** WHAT YOU WILL DO **
Across the whole listing, copy out every line that includes the string "Figure".

(DATASET SECTION)

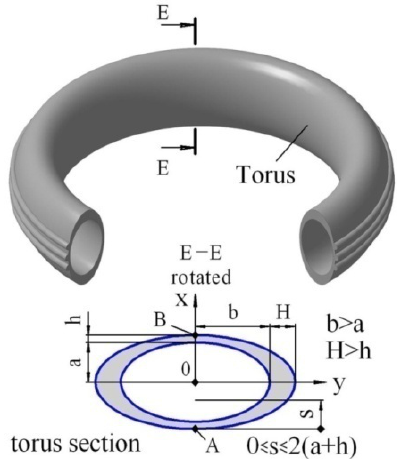
Figure 7. Elastic chamber (¼ section) in the shape of a torus and its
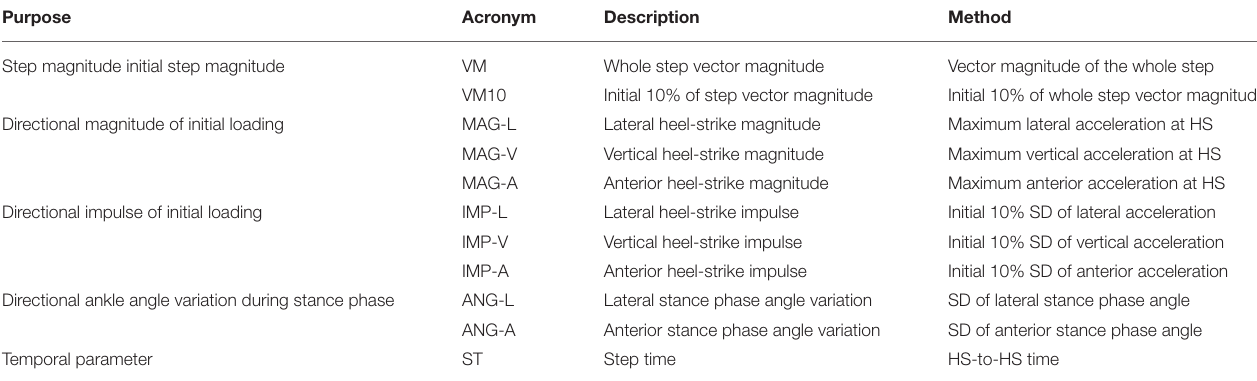
TABLE 1 | Inertial gait variable properties.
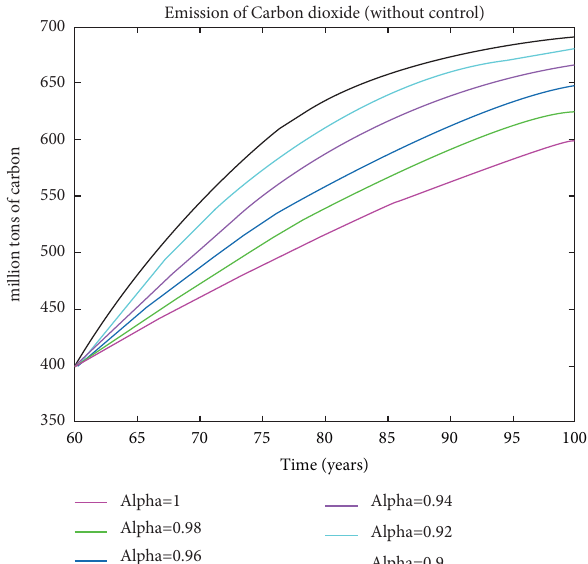
Figure 7: Comparison of the amount of CO 2 without control with diferent values of alpha.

(End DATASET SECTION)

** RESPONSE **
Figure 7. Elastic chamber (¼ section) in the shape of a torus and its
Figure 7: Comparison of the amount of CO 2 without control with diferent values of alpha.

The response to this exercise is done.